The trend to teach reading in kindergarten is an unreasonable expectation for five year olds because they do not have the maturity of brain function needed for reading. Certain, specific visual-processing learning problems arise, as well as problems in attention and motivation.
Another type of spelling issue that can arise from premature reading instruction is the inability to recognize jumbled letter order—again, it matters only that the first and last letters are in the correct placement. The word “Teudseay” will be read as “Tuesday” despite misspelling, and the child may not even be able to recognize that it was spelled incorrectly.
The right brain’s language center also contributes to the process of applying phonics. A young child is able to memorize the sound that a letter “makes”–they usually enjoy the fun games and songs utilized to teach this. However, the application of those sounds to a group of letters making a word is a different process. When kids’ language centers have the ability to process words only as composite pictures made of connected lines–instead of as a series of letters each representing abstract sounds–the task to apply sounds to parts of the images remains developmentally hard to grasp. Proficient readers perform the task of applying phonics with the left brain’s language center, which remains undeveloped in most brains until the seventh year.
When five year olds are pushed to tasks requiring the abilities of the undeveloped hemisphere, patterns for learning problems in the future may develop. If children were permitted to wait until the left side of their brain was adequately developed, they could learn to read and spell with the parts of the brain designed to do it efficiently. Decades ago, when intense reading instruction occurred mid-year of first grade, just as most kids were turning seven, educational expectations were more in line with children’s developmental abilities. This turn of the seventh year, on average, is the magical time to start reading instruction because this is not only when the left brain is developed, but also the corpus callosum, which allows the two hemispheres to communicate to complete a task together.

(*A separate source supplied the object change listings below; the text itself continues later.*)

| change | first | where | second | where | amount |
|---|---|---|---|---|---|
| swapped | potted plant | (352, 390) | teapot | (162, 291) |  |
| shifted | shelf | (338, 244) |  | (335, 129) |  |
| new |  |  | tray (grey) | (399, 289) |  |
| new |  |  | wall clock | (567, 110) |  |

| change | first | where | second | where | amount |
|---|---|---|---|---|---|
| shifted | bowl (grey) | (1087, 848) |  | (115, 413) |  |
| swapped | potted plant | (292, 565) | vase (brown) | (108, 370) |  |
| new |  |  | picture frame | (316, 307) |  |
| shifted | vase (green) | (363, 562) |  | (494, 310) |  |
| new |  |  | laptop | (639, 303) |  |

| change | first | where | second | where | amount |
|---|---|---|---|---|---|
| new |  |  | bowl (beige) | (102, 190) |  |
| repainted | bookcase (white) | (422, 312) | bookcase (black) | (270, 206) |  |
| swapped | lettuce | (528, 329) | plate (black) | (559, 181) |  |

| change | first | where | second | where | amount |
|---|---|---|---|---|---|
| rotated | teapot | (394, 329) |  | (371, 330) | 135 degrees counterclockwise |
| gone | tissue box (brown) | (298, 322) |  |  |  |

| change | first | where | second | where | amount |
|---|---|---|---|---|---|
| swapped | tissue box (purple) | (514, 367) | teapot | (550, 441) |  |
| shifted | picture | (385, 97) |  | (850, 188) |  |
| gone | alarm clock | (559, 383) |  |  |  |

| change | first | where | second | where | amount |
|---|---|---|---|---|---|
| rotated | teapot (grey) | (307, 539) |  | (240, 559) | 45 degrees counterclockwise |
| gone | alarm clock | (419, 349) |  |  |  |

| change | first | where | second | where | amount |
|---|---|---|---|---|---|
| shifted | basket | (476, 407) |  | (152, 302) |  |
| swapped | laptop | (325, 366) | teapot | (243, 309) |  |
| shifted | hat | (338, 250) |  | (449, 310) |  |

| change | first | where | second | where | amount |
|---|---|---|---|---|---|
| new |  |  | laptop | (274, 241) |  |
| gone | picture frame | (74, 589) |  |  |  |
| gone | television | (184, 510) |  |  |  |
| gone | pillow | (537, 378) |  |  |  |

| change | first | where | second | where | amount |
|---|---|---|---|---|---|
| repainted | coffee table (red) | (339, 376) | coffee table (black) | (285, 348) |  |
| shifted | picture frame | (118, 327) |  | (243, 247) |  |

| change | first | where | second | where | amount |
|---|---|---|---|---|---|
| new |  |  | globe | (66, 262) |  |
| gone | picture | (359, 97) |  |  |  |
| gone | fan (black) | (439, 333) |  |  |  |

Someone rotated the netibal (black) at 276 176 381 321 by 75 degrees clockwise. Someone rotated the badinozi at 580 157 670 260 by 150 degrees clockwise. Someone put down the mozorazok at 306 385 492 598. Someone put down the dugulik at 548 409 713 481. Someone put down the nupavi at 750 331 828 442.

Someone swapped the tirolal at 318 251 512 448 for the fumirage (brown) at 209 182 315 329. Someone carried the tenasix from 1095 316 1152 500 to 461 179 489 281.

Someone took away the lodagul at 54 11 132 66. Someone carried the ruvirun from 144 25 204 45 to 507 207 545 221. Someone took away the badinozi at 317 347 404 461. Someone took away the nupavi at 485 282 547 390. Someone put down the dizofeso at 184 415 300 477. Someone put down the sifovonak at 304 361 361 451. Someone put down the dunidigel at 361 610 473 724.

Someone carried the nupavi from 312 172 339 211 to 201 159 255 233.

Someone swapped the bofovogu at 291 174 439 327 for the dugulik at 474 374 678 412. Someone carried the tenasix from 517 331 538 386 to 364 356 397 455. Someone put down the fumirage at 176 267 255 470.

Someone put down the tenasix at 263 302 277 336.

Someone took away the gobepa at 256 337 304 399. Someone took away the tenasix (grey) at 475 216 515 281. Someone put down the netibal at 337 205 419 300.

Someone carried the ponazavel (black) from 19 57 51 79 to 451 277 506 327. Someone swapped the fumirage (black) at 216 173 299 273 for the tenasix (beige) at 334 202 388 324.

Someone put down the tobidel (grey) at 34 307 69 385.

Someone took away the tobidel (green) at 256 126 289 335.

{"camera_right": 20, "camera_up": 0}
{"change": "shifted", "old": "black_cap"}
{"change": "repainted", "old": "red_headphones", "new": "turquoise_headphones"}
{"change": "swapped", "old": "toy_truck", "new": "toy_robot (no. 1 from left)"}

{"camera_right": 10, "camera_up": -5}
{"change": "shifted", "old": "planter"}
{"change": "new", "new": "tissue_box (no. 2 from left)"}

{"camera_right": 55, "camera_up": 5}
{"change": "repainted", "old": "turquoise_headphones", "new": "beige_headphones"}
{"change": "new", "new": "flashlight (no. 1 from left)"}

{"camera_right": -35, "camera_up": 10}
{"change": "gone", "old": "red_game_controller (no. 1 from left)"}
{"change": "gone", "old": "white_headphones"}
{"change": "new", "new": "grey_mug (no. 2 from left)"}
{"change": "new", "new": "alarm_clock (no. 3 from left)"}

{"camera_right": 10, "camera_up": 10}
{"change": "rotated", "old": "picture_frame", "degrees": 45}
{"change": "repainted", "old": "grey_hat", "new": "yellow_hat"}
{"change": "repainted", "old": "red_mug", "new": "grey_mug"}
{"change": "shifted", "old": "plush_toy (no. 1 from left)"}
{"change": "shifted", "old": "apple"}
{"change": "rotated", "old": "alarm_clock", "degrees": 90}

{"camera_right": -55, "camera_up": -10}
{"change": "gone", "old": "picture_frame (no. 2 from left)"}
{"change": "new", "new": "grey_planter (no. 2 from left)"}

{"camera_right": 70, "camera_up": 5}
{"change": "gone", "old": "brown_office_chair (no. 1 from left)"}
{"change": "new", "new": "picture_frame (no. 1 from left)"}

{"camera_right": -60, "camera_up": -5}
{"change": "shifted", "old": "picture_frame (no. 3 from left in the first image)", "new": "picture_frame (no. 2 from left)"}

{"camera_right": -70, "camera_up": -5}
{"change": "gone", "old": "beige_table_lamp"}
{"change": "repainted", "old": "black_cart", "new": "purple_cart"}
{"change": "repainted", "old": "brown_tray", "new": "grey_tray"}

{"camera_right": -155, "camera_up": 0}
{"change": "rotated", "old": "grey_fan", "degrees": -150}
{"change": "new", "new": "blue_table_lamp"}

When children have been taught to read before this bridge-like function has developed, they experience difficulties in reading comprehension. Because the right brain is largely responsible for painting the pictures that act out the words, perhaps we would expect comprehension to be no problem, as five year olds have this portion developed. However, because the right hemispheres is constantly taxed, trying to do the work the left hemisphere is designed to do, the child resorts to the only resource he has: memory. Short words work just fine as sight words, but when kids have only the right brain to utilize, they must encounter every word as a sight word. Memorization is their only way to cope and meet expectations, and they tire quickly reading only a short passage this way.